Crazy tech isn't created overnight
Originally announced in mid-2015, Google's unconventional initiative — officially called Project Soli — never had massive funding relative to some of the company's other moonshot bets but its internal support was always consistent, even though news of the effort slowed down over the course of the last couple of years. The firm's Soli sensors are essentially high-tech radars; they emit wide electromagnetic waves, then monitor their spread for interference in terms of scattered energy, a portion of which is reflected back to the source after the original beam meets an object. However, unlike an old-school radar that can only detect distance and object size in certain intervals, Google's system is capable of doing so in real time and has been optimized specifically for relatively small subjects such as hands. Based on the properties of the reflected signal received by Soli sensors, the thereof can determine subject characteristics such as distance, size, orientation, dynamics, velocity, and even material.
While the applications of the tech are so vast that Google already opted to release an SDK for it, allowing third-party developers to experiment with its invention, the Mountain View, California-based firm is presently primarily focused on creating a platform for camera-free gesture recognition that's much more accurate and consistent than alternative solutions. The latest implementation of the Soli sensor comes in the form of a chip that can be used in electronics such as smartphones and wearables. While the mobile industry — Samsung in particular — has been exploring hand gestures for many years now, existing solutions are simplistic at best and unreliable at worst, not to mention that they usually require users to physically touch their devices. The rare few attempts at gesture recognition that don't usually rely on front-facing smartphone cameras and consequently suffer from reliability issues. Google's Advanced Technology and Projects group not only created the hardware for Project Soli but developed an entirely new radar sensing paradigm and specialized software meant to make the absolute most of its chip. The comprehensive approach to Project Soli's development that essentially started from the ground up is the main reason why the initiative is progressing at a relatively slow pace, though new applications of Google's tech are expected in the near future.
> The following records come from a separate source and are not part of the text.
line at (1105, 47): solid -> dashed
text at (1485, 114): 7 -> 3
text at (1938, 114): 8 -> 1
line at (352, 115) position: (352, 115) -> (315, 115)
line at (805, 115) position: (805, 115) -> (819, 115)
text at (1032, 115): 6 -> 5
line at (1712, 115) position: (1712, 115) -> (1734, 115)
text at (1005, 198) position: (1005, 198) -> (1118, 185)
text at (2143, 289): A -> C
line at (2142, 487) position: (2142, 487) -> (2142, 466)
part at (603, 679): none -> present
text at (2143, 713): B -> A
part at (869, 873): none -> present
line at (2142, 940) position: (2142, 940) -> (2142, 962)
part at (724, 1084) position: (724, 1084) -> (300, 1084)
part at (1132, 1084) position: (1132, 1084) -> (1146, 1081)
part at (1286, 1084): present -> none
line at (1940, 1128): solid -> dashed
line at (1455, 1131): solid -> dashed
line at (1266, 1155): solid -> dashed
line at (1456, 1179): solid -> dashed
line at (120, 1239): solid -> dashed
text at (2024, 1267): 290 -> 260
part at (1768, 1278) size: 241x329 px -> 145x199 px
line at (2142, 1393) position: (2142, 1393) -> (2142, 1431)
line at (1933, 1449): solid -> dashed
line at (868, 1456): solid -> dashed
The tech industry was significantly different back when Project Soli started; in the years that followed, various advancements allowed for "true" (i.e. unprecedentedly powerful) artificial intelligence solutions to emerge, promising countless possibilities and prompting may major players to completely rework their long-term business strategies. Google was part of that group seeing how today CEO Sundar Pichai refers to Alphabet's flagship unit as "an AI company," with machine learning and related technologies now being infused into virtually every project at the firm. As far as Project Soli is concerned, the ATAP division has yet to disclose any major attempts at blending its unconventional gesture recognition with AI but even in its original form, the tech should allow for extremely convenient use cases such as answering a call and putting the caller on speaker without ever touching one's handset or mimicking an imaginary volume dial, with Google claiming such interactions will feel natural in no time.